The humanities have seen an irreversible paradigm shift towards Digital Humanities, based on automatic quantitative analysis of (big) data. This trend has even reached scholarly fields such as history and literary studies, not to mention linguistics and translatology with their notable tradition of corpus-driven and quantitative methods. Apart from research, data science has been widely used in journalism, public administration, as well as consulting. Competence in data science can hence give you a competitive advantage on the labor market.
We will teach you:  
- to clean and structure data into neat tables;
- to discover trends, recurring patterns, and outliers;
- basics of modern data visualization.

We use the open-source programming language R along with its advanced RStudio IDE and tidyverse, the globally popular collection of professional data-scientific tools. We mostly use the library-innate data sets mtcars, diamonds, and iris to explain the concepts and functions, but later on we present a case study. We use linguistic data by default, but we gladly tailor this part of the course to interesting data sets and tasks delivered by course students (with reasonable notice).
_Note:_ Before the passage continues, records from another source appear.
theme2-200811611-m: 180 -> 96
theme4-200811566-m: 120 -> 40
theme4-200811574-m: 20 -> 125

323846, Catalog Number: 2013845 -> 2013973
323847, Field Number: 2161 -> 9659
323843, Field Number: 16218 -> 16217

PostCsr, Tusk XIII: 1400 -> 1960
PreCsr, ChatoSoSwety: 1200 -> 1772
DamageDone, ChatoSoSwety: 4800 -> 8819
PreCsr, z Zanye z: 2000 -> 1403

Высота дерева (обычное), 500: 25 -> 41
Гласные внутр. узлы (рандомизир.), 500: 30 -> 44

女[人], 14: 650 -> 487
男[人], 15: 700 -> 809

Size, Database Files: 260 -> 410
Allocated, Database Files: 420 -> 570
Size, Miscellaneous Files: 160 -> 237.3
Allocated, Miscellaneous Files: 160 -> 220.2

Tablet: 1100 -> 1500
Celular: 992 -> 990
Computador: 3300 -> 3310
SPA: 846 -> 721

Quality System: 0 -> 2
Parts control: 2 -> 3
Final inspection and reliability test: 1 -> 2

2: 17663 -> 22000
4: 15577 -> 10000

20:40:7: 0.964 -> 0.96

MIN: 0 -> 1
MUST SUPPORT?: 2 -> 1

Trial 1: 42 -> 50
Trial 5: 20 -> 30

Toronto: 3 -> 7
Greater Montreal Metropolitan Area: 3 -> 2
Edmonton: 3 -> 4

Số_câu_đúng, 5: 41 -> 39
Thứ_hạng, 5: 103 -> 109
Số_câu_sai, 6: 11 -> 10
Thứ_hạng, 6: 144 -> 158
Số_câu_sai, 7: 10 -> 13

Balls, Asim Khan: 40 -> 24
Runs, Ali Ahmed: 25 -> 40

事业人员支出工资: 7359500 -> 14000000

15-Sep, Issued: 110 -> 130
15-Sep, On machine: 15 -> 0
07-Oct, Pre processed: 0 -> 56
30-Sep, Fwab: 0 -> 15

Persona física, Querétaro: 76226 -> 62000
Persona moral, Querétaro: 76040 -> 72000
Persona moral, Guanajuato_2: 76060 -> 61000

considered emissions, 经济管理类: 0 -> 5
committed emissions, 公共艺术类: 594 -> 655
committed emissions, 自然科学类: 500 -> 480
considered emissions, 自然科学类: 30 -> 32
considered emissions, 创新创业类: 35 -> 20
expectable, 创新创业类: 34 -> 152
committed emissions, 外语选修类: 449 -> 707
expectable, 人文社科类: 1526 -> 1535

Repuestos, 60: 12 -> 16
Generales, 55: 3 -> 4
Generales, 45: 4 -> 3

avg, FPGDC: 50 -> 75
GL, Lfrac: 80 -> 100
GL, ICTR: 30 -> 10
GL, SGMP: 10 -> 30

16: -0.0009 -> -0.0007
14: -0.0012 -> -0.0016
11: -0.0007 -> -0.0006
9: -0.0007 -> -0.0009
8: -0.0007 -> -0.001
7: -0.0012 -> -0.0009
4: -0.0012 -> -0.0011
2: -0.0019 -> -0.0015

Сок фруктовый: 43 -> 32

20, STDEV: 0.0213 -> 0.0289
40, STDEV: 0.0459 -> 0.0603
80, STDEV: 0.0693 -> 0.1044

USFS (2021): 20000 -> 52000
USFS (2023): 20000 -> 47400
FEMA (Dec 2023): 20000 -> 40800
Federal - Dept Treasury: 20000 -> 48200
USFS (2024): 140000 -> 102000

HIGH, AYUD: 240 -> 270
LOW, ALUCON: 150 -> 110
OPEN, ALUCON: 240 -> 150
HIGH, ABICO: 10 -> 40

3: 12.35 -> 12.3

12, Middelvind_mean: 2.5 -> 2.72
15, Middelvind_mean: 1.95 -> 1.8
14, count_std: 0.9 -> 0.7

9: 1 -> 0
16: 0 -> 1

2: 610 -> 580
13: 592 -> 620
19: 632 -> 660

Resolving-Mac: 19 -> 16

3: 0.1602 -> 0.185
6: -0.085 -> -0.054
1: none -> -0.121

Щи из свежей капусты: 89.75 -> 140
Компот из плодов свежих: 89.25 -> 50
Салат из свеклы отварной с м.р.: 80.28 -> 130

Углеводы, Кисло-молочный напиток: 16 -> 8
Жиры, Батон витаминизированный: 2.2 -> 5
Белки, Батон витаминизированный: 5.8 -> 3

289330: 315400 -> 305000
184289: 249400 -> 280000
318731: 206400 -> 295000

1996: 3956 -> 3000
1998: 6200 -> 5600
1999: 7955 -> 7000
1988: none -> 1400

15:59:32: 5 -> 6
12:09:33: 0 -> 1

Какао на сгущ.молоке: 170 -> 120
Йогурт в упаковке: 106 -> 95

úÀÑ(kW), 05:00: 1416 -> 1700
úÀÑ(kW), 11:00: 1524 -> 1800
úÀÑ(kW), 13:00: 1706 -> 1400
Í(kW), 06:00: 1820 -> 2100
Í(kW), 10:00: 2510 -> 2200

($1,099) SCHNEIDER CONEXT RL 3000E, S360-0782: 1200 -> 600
Depending on their current pricing and promotion policy, DataCamp, a respected MOOC hub for data science, may offer our students complimentary access to premium content for the whole term.

Prerequisities: English, basic computer literacy, frustration tolerance, and discipline for regular homeworks. No programming skills are required.
Grade requirements: active participation in all lessons (exceptions are up to teachers), timely submission of homeworks, comprehensive discussion preparation on selected reading (3 - 4 papers/term)

Syllabus
- Getting to know RStudio. Essential concepts. Data science as a subdomain of programming.
- Packages/libraries, functions, arguments, and parameters.
- Selected data structures: vector, factor, data frame, table, tibble, list, matrix.
- Reporting in RMarkDown.
- Data aggregation.
- Visual grammar in the ggplot2 plotting library.
- Visual data exploration: variable types and combinations, appropriate plots and mapping to aesthetic scales.
- Handling overplotting.
- Smoothing in ggplot2.
- Statistical transformation objects ("stat_xxx") and their interaction with the geometrical objects ("geom_xxx").
- The Tidy Data concept.
- Data wrangling: the essential functions of dplyr and tidyr for table transformations.
- Operations on strings (the stringr library).
- Import and export of diverse file formats and objects.
- Case study.

References:

Hadley Wickham and Garrett Grolemund. 2017. R for Data Science. O'Reilly. free online: http://r4ds.had.co.nz/
Garrett Grolemund. 2014. Hands-On Programming with R. O'Reilly.
Nina Zumel and John Mount. 2014 Practical Data Science with R. Manning.
Julia Silge and David Robinson: Text Mining with R. A tidy approach. 2017. O'Reilly.
Stefan Th. Gries. 2013. Statistics for Linguistics with R. A practical introduction. De Gruyter.
Stefan Th. Gries. 2009. Quantitative Corpus Linguistics with R. De Gruyter. Routledge.
Matthew L. Jockers. 2014. Text Analysis with R for Students of Literature. Springer.
Natalia Levshina. 2015. How to do Linguistics with R. Data exploration and statistical analysis. John Benjamins.
Simon Munzert, Christian Rubba, Peter Meissner, Dominic Nyhuis: Automated Data Collection with R. A Practical Guide to Web Scraping and Text Mining. 2015. Wiley.

 

The course usually takes place in the summer term, on Friday mornings (9-12), in the SU1 lab at Malostranské náměstí 25.